▶ Work to be completed:
Recast the text lines from all the rows below as a JSON list of strings, one string per line, with blank lines left out. Leave the pictures out of the answer.

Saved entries
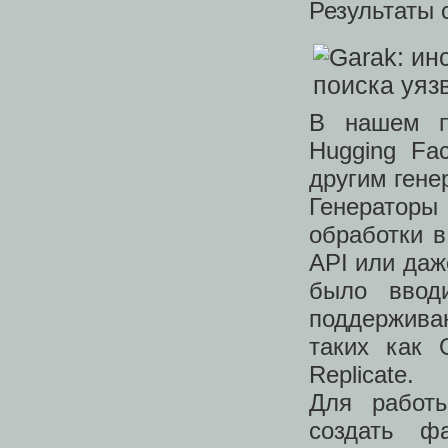
Результаты 
В нашем п
Hugging Fa
другим генер
Генераторы
обработки 
API или даж
было ввод
поддержива
таких как 
Replicate.
Для работы
создать ф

▶ Your response:
[
  "Результаты ",
  "В нашем п",
  "Hugging Fa",
  "другим генер",
  "Генераторы",
  "обработки ",
  "API или даж",
  "было ввод",
  "поддержива",
  "таких как ",
  "Replicate.",
  "Для работы",
  "создать ф"
]